3. Chicago--I've spent most of my 5.5 years in Chicago living in the wacky Albany Park neighborhood, a place that very few people know exist and even fewer care to visit. There are really only five reasons why you would ever visit this last stop on the Brown Line: Holy Land Sweets, Jaafer Sweets, Nazareth Sweets, Al-Khaymeh Bakery, and Dawali Bakery. All five offer incomparable selections of my favorite dessert, baklava. Greek and Turkish baklava tends to be sloppy, overly-sweet, big, chunky, ugh disgusting. But at these Jordanian and Palestinian bakeries, baklava is small, subtle, complicated, bite-sized, nutty, carefully-crafted, beautiful. I used to buy pounds of this stuff and eat it over extended periods of time, especially during the winter. When I'm away from Seattle I miss good Asian food and seafood, but when I'm away from Chicago I would willingly partake in a series of crimes just for a piece of walnut or cashew baklava from Jaafer Sweets.

December 18, 2009 | Unregistered Commentermari

mari-

i'm a huge fan of albany park's sweets!

December 19, 2009 | Unregistered Commenterthe gaucho

Coffee ice cream with grandma, in the little dining room, and peppermints.

December 20, 2009 | Unregistered CommenterAimee

homemade oatmeal bread. breakfast burritos. anything combining pace picante sauce and sour cream. homemade soup with homemade noodles. chocolate cake with raspberry sauce. a breakfast sandwich featuring a toasted english muffin, cream cheese, and a freshly nuked egg. salted butter. also, any time i have a shame-worthy realization that i've just woken from your classic run of the mill binge hour.

December 20, 2009 | Unregistered Commenterlindsay

popcorn with lawry's seasoning salt and cayenne pepper. my dad has this sick ass popcorn pot that he never washes. he just swipes it out with a paper towel. It's black on the bottom. he holds the lid over the pot instead of letting it sit to let the moisture out while the corn is popping.

January 4, 2010 | Unregistered Commentermiriam

the food that reminds me most of home is barbecue sausage. for my birthday a couple years ago my gf had sausage mailed to me from kreuz market, my favorite barbecue place in texas. i've never had sausage delivered to me before, and it was fantastic. i ate it all quickly, and was very satisfied. it definitely makes me think of home.

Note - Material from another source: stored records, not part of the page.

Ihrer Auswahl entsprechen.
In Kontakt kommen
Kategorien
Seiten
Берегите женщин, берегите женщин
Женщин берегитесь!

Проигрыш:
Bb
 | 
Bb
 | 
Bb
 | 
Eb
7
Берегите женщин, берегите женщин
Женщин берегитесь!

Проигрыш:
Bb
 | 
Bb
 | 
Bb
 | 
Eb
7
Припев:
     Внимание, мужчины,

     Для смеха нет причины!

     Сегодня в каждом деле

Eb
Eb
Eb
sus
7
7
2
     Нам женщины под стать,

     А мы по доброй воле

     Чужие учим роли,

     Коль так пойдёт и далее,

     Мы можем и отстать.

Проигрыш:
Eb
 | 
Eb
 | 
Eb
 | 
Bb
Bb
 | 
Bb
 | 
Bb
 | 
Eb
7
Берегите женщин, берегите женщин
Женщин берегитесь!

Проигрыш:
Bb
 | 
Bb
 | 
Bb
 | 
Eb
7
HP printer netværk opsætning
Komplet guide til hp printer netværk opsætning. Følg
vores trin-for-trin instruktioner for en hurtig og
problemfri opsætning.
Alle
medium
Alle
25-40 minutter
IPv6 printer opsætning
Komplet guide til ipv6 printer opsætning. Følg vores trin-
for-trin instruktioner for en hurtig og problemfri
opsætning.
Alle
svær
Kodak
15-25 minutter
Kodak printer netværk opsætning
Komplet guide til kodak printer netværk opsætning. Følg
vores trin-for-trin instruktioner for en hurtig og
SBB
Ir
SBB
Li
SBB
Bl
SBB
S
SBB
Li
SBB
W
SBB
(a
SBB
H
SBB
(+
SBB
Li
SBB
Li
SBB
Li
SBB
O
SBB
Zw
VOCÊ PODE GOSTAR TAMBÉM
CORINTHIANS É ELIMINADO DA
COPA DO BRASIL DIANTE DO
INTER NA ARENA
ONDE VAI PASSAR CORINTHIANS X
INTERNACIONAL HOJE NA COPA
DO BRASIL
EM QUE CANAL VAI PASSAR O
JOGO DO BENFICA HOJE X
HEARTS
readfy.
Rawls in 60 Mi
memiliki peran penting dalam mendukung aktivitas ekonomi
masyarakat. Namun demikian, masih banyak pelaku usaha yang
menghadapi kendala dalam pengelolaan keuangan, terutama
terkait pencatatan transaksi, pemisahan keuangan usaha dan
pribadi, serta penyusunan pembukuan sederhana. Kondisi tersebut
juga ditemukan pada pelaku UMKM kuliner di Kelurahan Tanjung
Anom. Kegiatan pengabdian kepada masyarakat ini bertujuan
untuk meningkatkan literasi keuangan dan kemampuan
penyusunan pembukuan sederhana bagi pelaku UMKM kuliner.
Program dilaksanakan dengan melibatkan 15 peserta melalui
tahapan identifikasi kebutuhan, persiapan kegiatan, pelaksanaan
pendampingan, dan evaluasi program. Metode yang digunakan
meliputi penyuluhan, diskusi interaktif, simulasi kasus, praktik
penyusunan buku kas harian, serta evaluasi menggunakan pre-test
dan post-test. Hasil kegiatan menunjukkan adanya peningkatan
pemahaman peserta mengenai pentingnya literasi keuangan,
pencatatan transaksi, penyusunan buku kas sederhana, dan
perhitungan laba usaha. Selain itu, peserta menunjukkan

May 17, 2010 | Unregistered Commentersam

egg sandwiches always remind me of my dad. while he has added a few more meals to his repertoire since i was a child, when i was little and my mom was gone for dinner, my brother and sisters and i could always count on egg sandwiches: 2 over easy eggs on toasted wheat bread with mustard. at first i didn't even like them but i ate them just to make my dad happy, and eventually i grew to love them. i have this memory of my dad and i, alone for dinner for maybe the only time in my young life, eating egg sandwiches in the dark kitchen, so quietly i could hear him chewing each bite.
now i will eat any egg sandwich i can get my hands on.